In [None]:
from sklearn.linear_model import LogisticRegression
import statsmodels.api as sm
import pandas as pd
import numpy as np
import seaborn as sns
from matplotlib import pyplot as plt
from statsmodels.stats.outliers_influence import variance_inflation_factor

In [None]:
df = pd.read_csv('loan.csv')

In [None]:
df.head(5)

In [None]:
## Are the assumptions met?
## Sample size? 1000
## Outliers? Yes
df.describe()

# This is the Sklearn Method

In [None]:
X = df[['Credit_score']]
y = df['Default']
model = LogisticRegression().fit(X,y)

In [None]:
model.coef_

In [None]:
model.intercept_

In [None]:
model.predict([[500]])[0]

In [None]:
model.predict_proba([[500]])

# This is the Stats Models Method

In [None]:
## Let's start with a simple logistic model with Credit Score as our X and Default as the Y
X = df[['Credit_score']]
X = sm.add_constant(X)
y = df[['Default']]

In [None]:
model = sm.Logit(y, X).fit()
y_pred = model.predict(X)
resid = y - y_pred
print(model.summary())

In [None]:
plt.scatter(df['Credit_score'],y_pred)
plt.axhline(y=0, color='r', linestyle='-')
plt.axhline(y=1, color='r', linestyle='-')
plt.show()

In [None]:
model.predict([[1,500]])

# Let's Create a Full Logistic Regression Model

First we want to transform our categorical variables into dummy variables

In [None]:
df['female']=pd.get_dummies(df['Gender'])['Female']
df['married']=pd.get_dummies(df['Marital_status '])['Married']
df['employed']=pd.get_dummies(df['Emp_status'])['employed']

In [None]:
df.head(5)

In [None]:
X = df[['Checking_amount','Term','Credit_score','Car_loan','Personal_loan','Home_loan',
        'Education_loan','Amount','Saving_amount','Emp_duration ','Age','No_of_credit_acc','female','married',
       'employed']]
X = sm.add_constant(X)
y = df[['Default']]

In [None]:
vif_data = pd.DataFrame()

> DATASET CONTENT
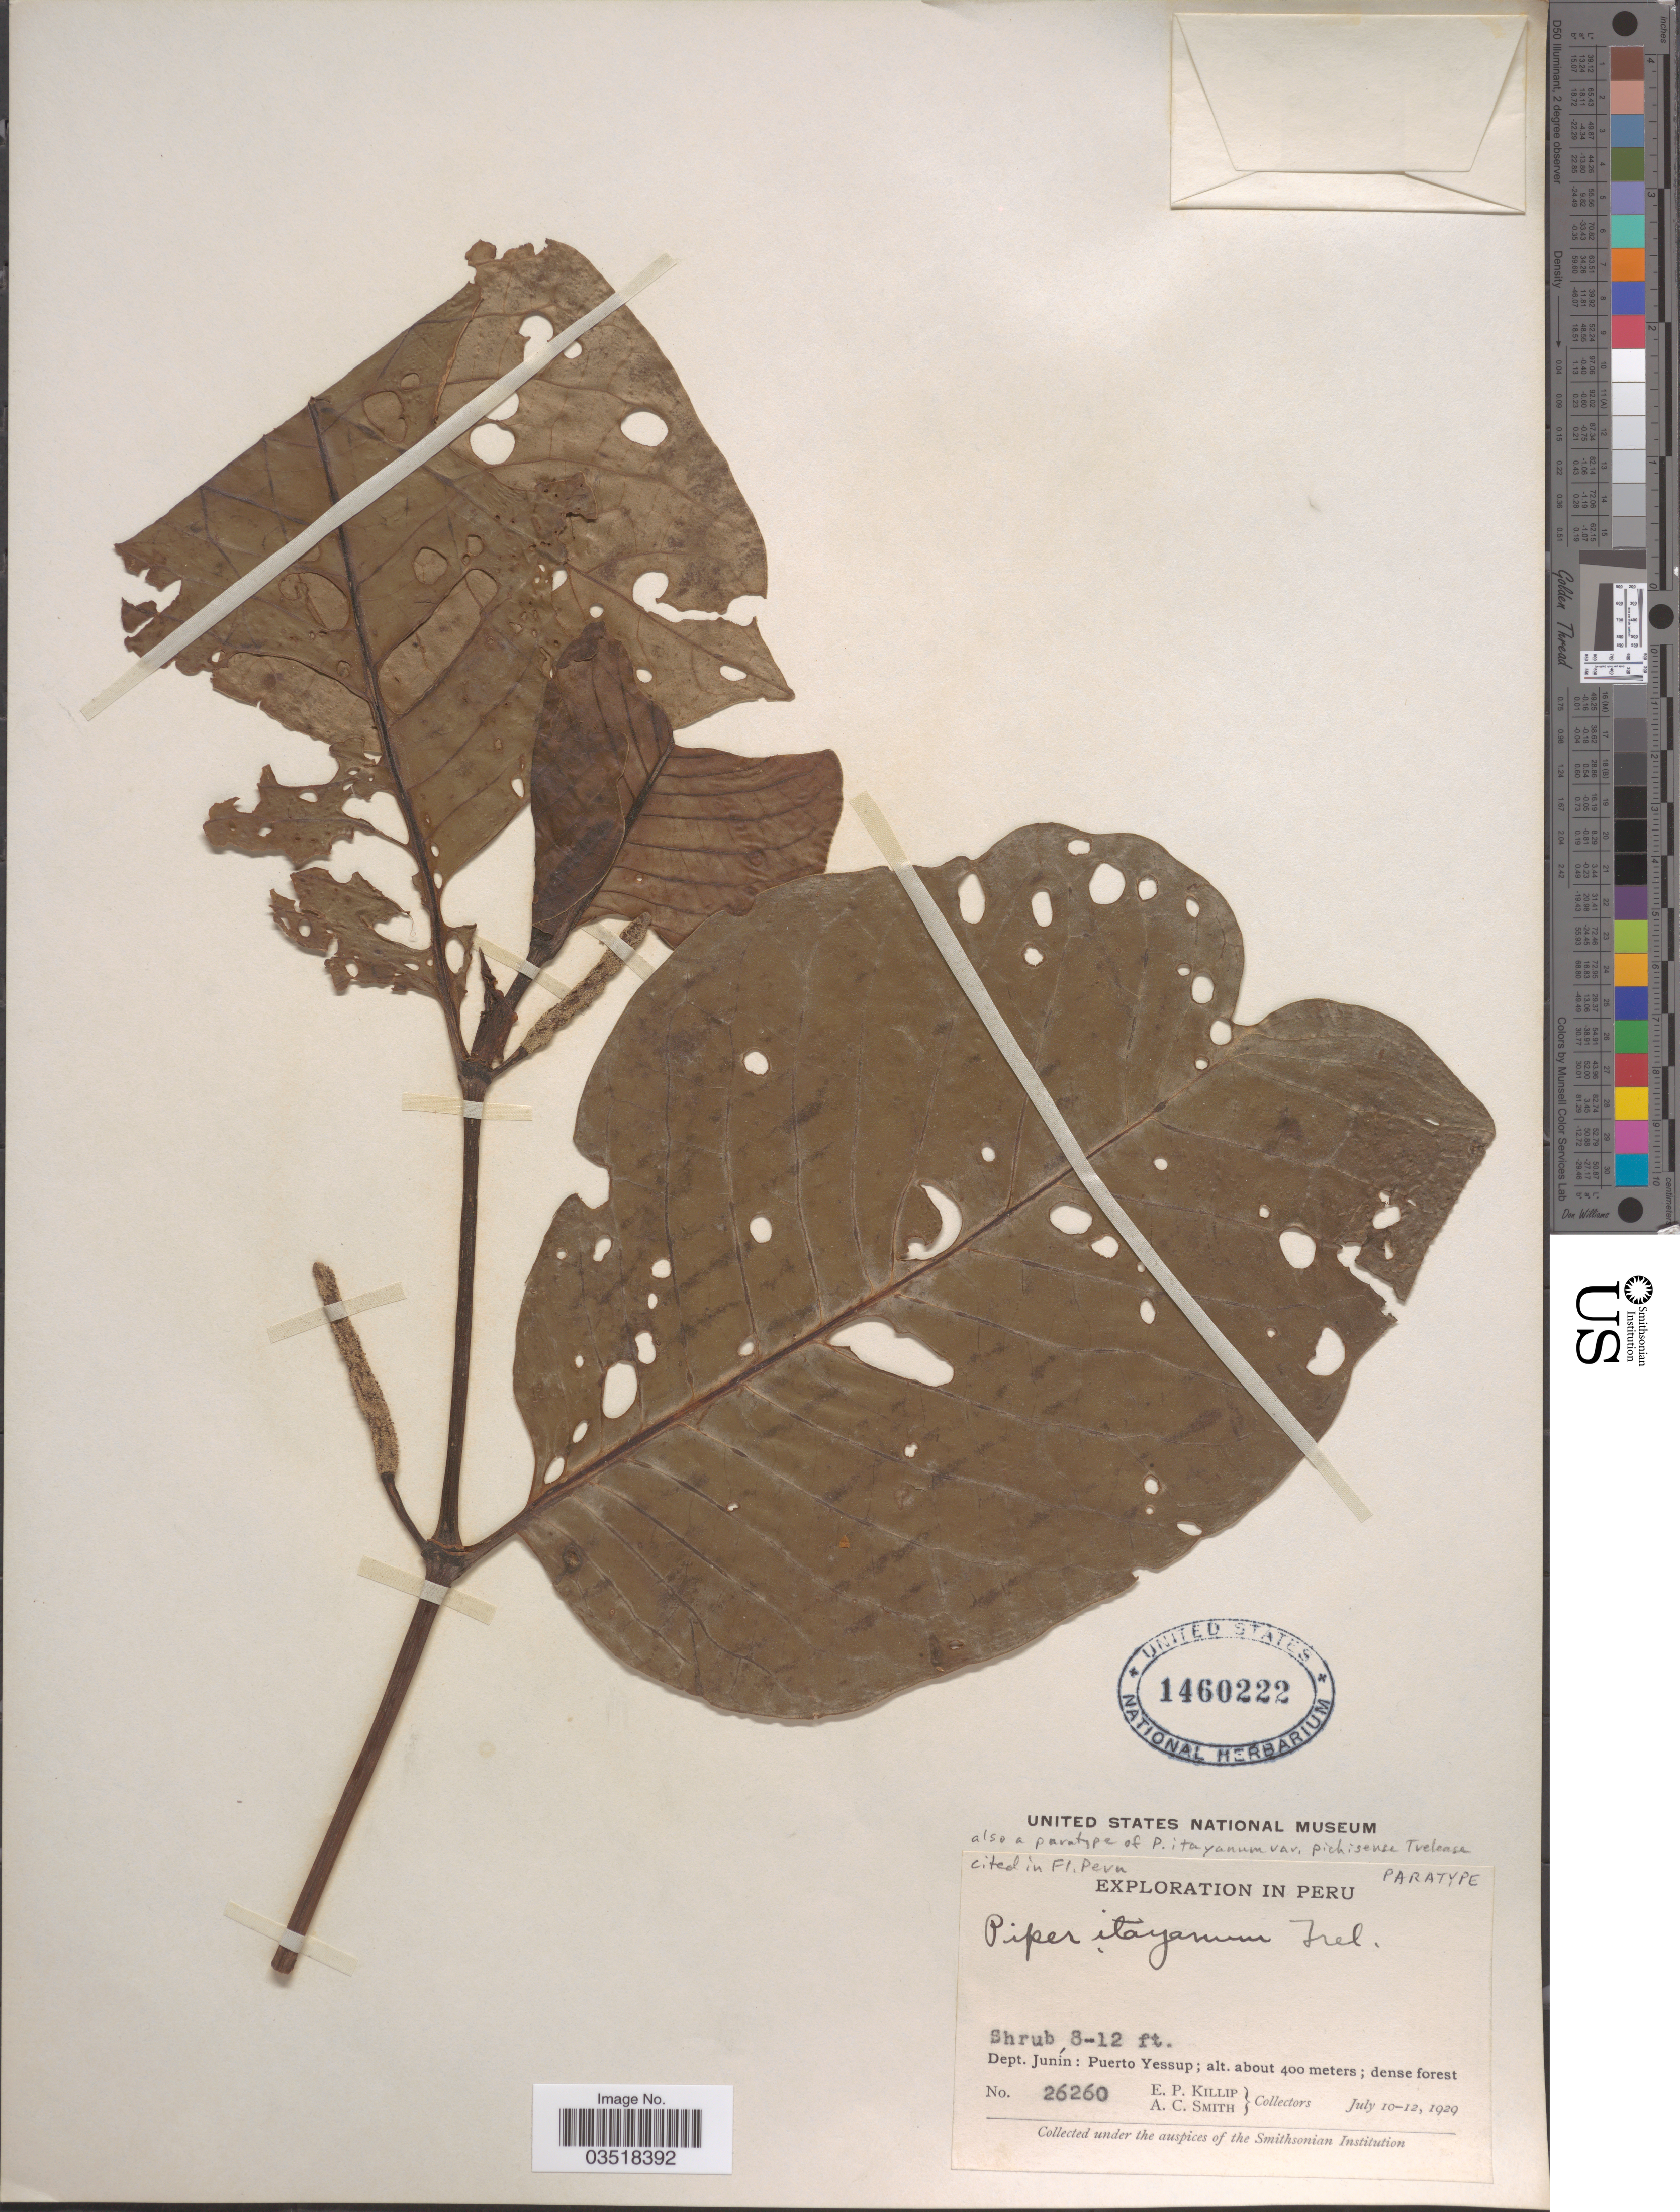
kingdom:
--
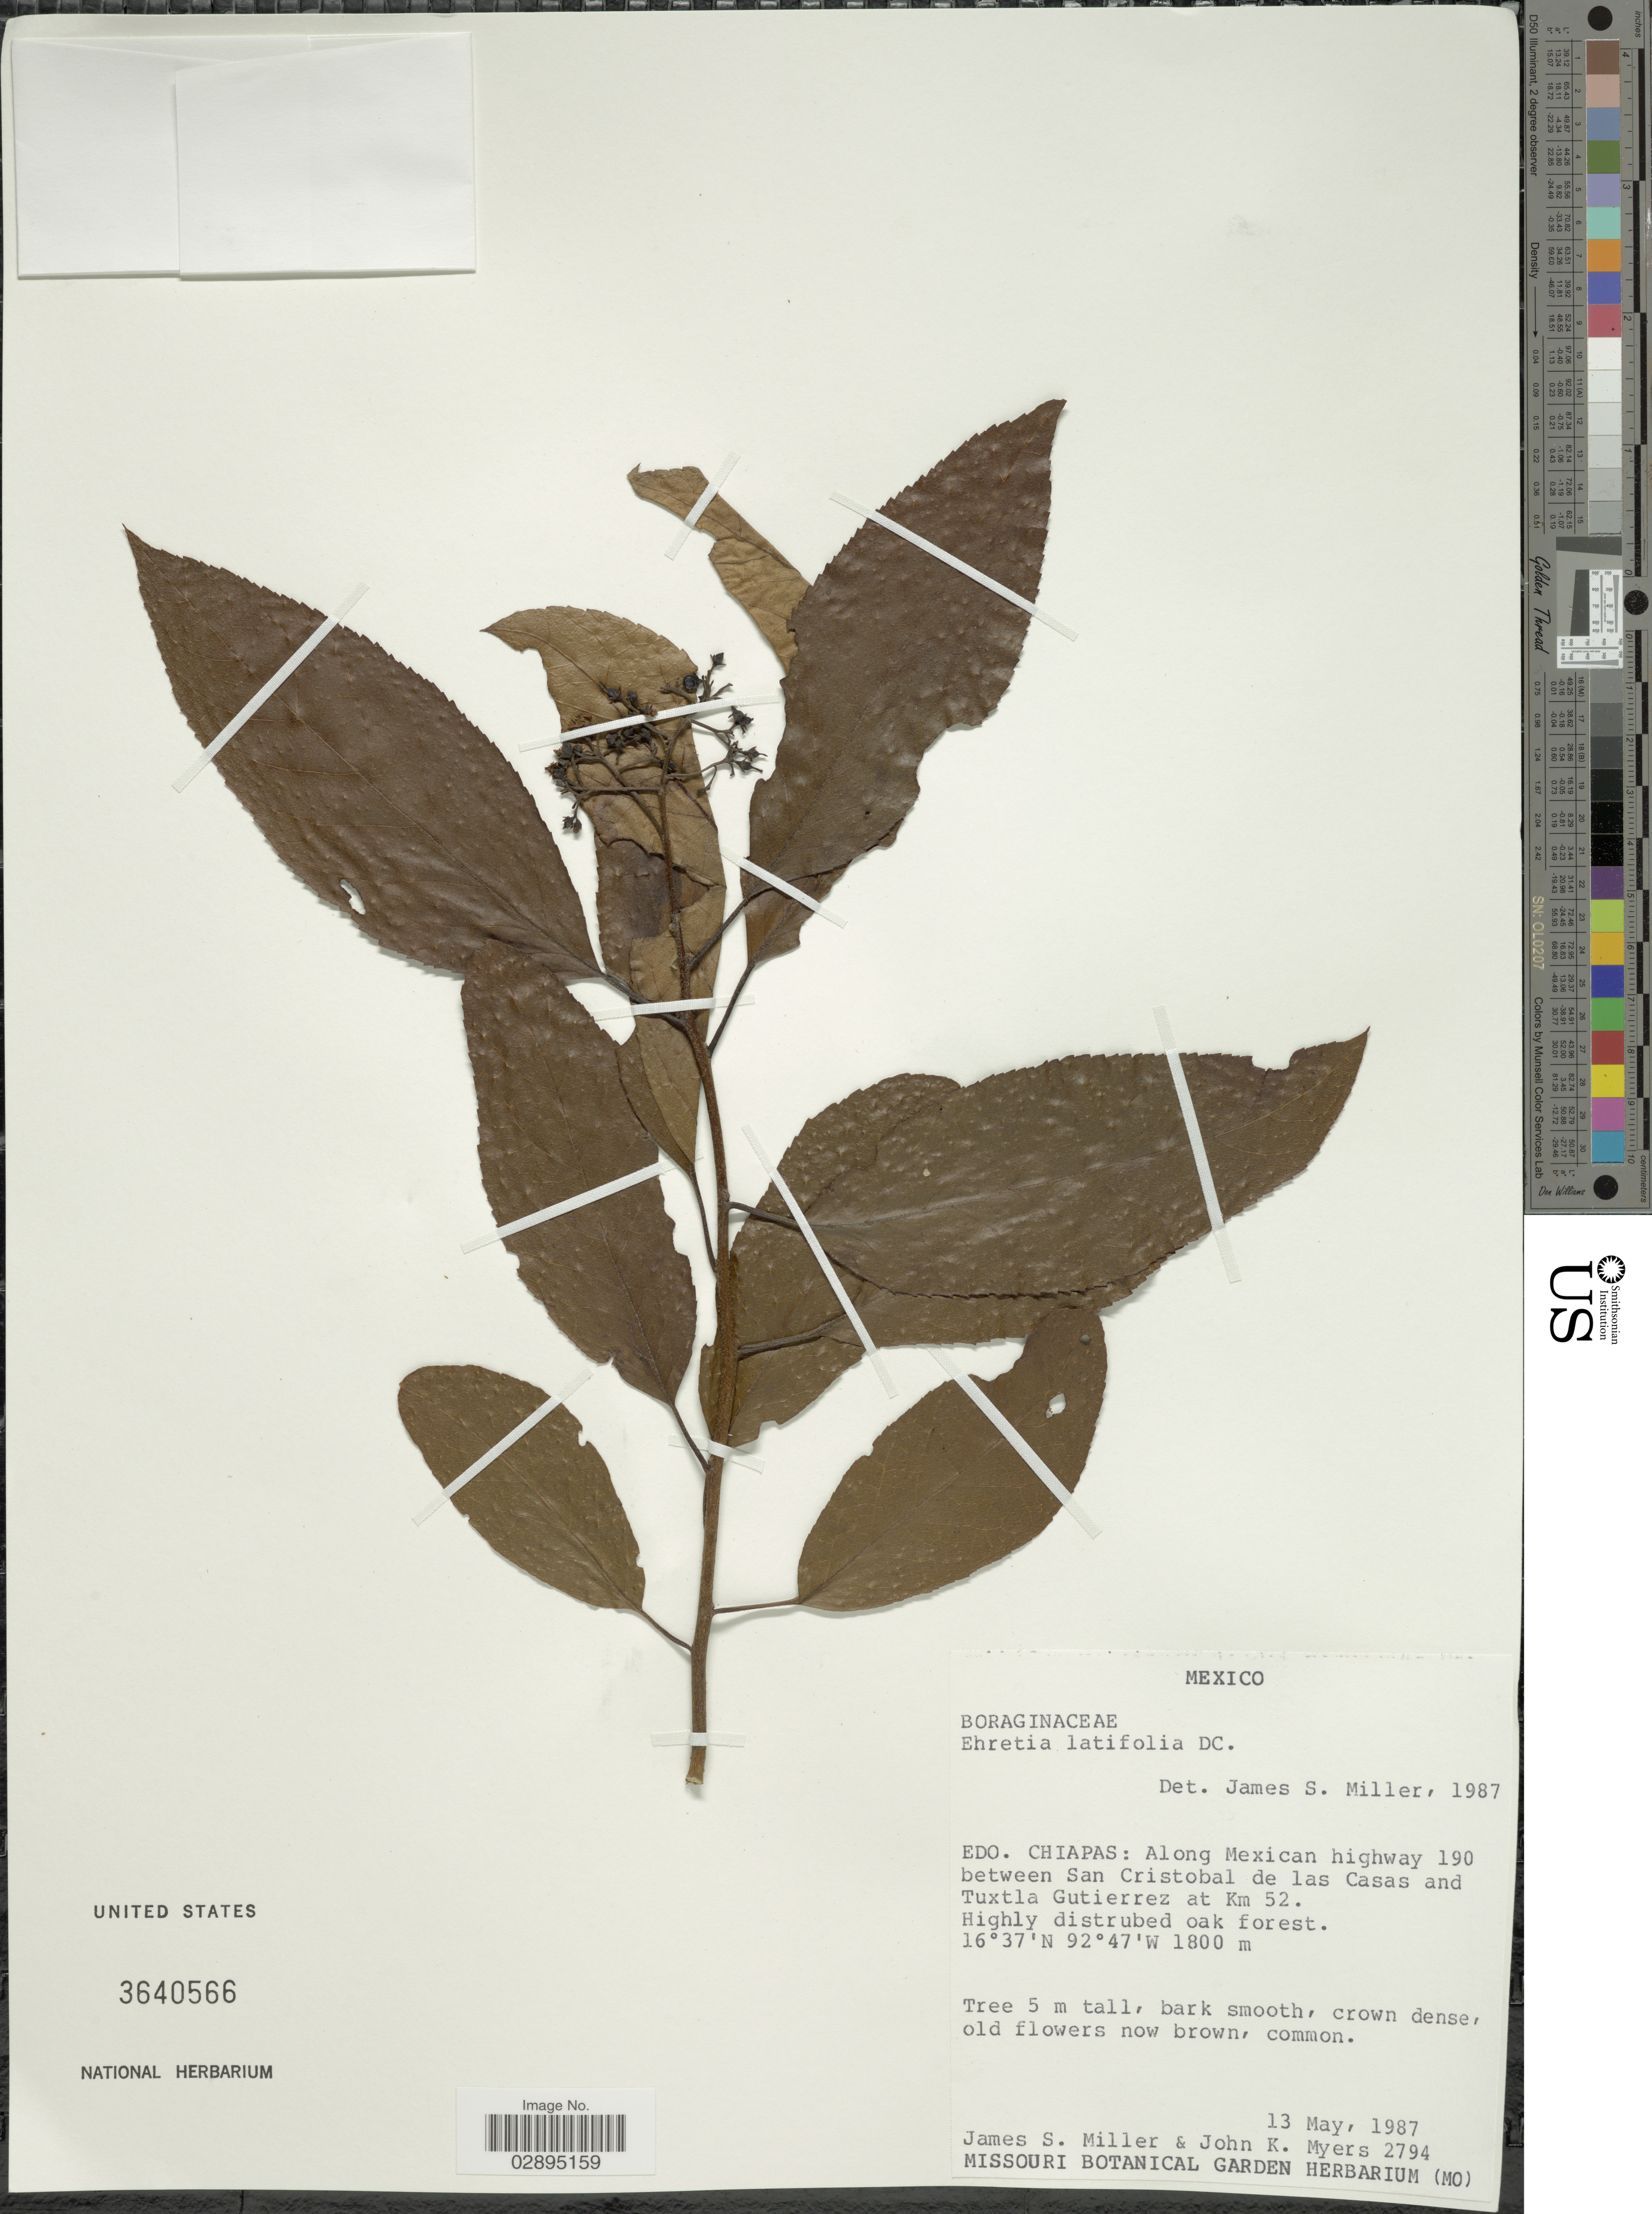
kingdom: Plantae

> TASK
Quote the logistic regression notebook, starting with "## Sample size?" and going on through "model = LogisticRegression().fit(X,y)".

> CORRECT OUTPUT
## Sample size? 1000
## Outliers? Yes
df.describe()

# This is the Sklearn Method

In [None]:
X = df[['Credit_score']]
y = df['Default']
model = LogisticRegression().fit(X,y)